* **Task details**
The records below are to be restated word for word, with their images omitted.

Items from a dataset:
####################

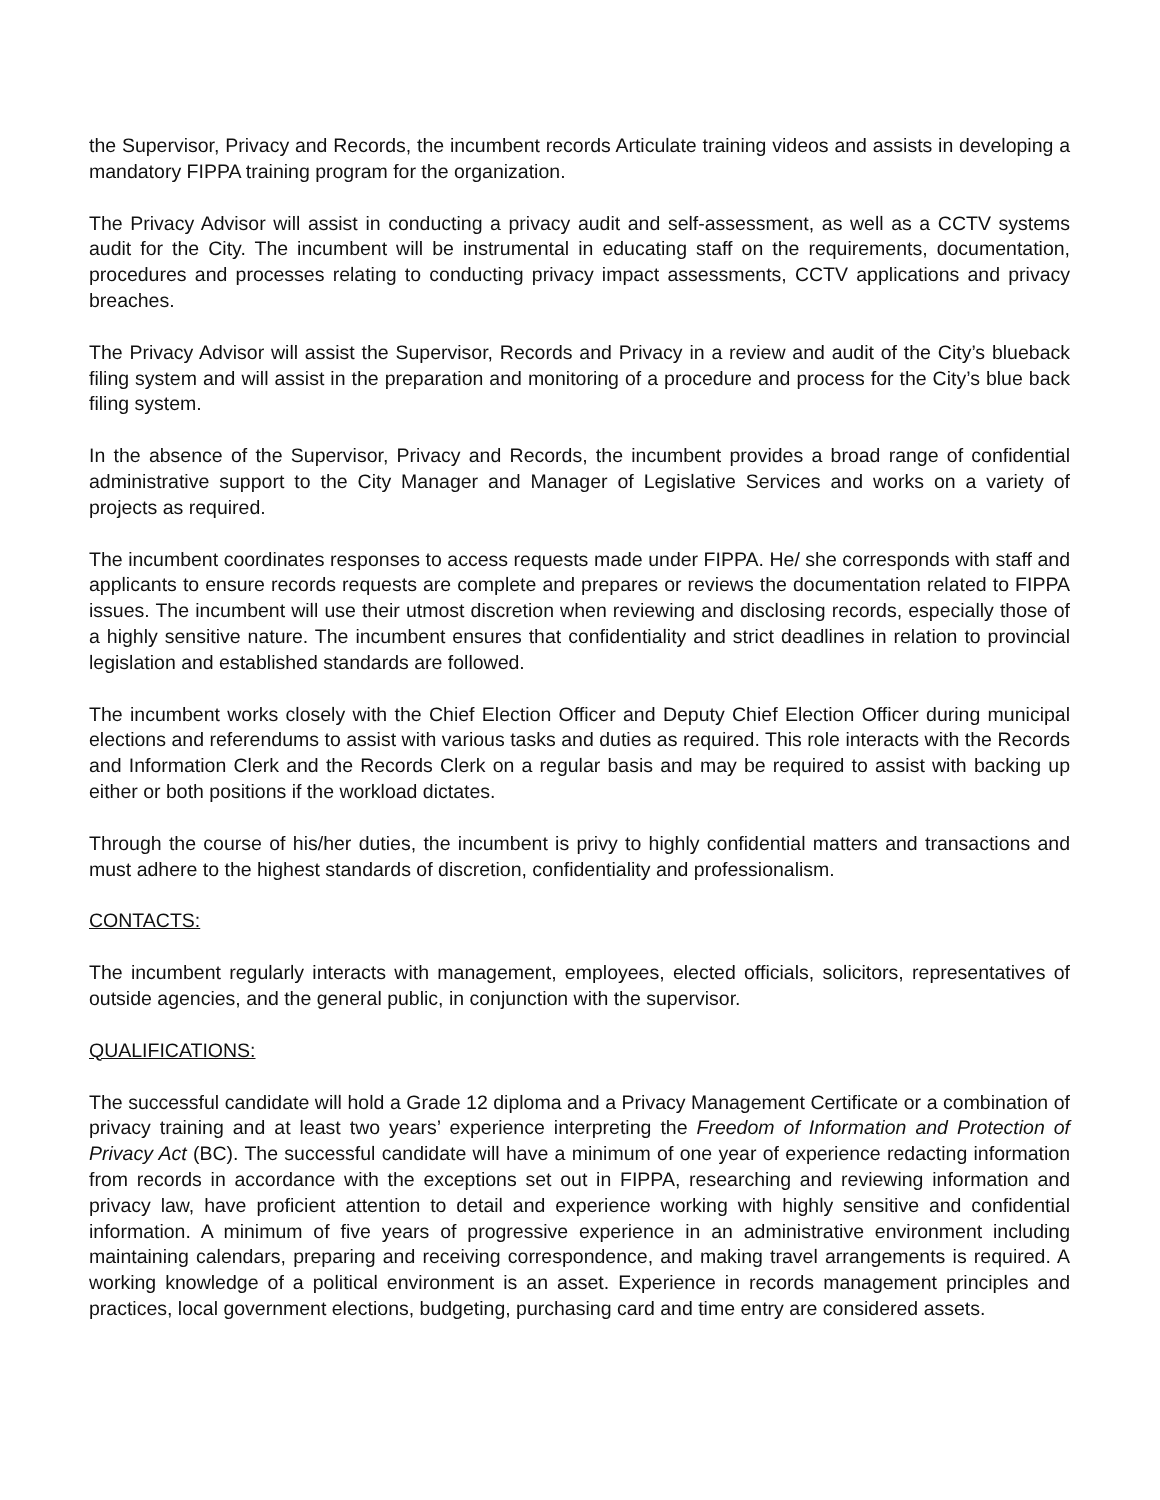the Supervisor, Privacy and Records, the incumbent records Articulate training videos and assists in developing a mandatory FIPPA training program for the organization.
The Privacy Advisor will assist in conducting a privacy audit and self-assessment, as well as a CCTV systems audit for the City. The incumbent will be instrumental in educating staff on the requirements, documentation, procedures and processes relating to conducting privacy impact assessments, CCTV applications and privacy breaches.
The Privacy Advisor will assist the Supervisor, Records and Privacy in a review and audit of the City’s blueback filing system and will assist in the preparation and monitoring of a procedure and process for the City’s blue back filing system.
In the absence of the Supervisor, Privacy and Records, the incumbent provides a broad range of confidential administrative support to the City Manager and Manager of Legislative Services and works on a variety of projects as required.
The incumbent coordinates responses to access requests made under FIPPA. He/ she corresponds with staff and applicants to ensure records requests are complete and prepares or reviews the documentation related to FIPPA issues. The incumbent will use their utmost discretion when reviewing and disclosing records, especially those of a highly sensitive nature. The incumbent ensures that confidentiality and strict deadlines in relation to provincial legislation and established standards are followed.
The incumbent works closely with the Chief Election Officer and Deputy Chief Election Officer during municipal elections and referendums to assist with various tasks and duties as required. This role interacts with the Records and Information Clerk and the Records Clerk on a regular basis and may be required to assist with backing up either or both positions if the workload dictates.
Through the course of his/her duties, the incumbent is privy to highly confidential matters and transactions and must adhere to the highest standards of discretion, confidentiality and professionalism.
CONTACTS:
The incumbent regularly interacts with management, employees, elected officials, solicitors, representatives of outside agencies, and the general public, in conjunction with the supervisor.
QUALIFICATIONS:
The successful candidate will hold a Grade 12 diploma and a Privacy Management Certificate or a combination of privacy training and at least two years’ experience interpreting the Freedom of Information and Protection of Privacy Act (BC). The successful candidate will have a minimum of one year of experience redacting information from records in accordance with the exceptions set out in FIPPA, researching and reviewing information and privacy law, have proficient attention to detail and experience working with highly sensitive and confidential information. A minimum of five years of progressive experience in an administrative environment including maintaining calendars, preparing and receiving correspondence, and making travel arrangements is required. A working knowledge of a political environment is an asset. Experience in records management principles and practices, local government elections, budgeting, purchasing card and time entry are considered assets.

####################

* **Response below**
the Supervisor, Privacy and Records, the incumbent records Articulate training videos and assists in developing a mandatory FIPPA training program for the organization.
The Privacy Advisor will assist in conducting a privacy audit and self-assessment, as well as a CCTV systems audit for the City. The incumbent will be instrumental in educating staff on the requirements, documentation, procedures and processes relating to conducting privacy impact assessments, CCTV applications and privacy breaches.
The Privacy Advisor will assist the Supervisor, Records and Privacy in a review and audit of the City’s blueback filing system and will assist in the preparation and monitoring of a procedure and process for the City’s blue back filing system.
In the absence of the Supervisor, Privacy and Records, the incumbent provides a broad range of confidential administrative support to the City Manager and Manager of Legislative Services and works on a variety of projects as required.
The incumbent coordinates responses to access requests made under FIPPA. He/ she corresponds with staff and applicants to ensure records requests are complete and prepares or reviews the documentation related to FIPPA issues. The incumbent will use their utmost discretion when reviewing and disclosing records, especially those of a highly sensitive nature. The incumbent ensures that confidentiality and strict deadlines in relation to provincial legislation and established standards are followed.
The incumbent works closely with the Chief Election Officer and Deputy Chief Election Officer during municipal elections and referendums to assist with various tasks and duties as required. This role interacts with the Records and Information Clerk and the Records Clerk on a regular basis and may be required to assist with backing up either or both positions if the workload dictates.
Through the course of his/her duties, the incumbent is privy to highly confidential matters and transactions and must adhere to the highest standards of discretion, confidentiality and professionalism.
CONTACTS:
The incumbent regularly interacts with management, employees, elected officials, solicitors, representatives of outside agencies, and the general public, in conjunction with the supervisor.
QUALIFICATIONS:
The successful candidate will hold a Grade 12 diploma and a Privacy Management Certificate or a combination of privacy training and at least two years’ experience interpreting the Freedom of Information and Protection of Privacy Act (BC). The successful candidate will have a minimum of one year of experience redacting information from records in accordance with the exceptions set out in FIPPA, researching and reviewing information and privacy law, have proficient attention to detail and experience working with highly sensitive and confidential information. A minimum of five years of progressive experience in an administrative environment including maintaining calendars, preparing and receiving correspondence, and making travel arrangements is required. A working knowledge of a political environment is an asset. Experience in records management principles and practices, local government elections, budgeting, purchasing card and time entry are considered assets.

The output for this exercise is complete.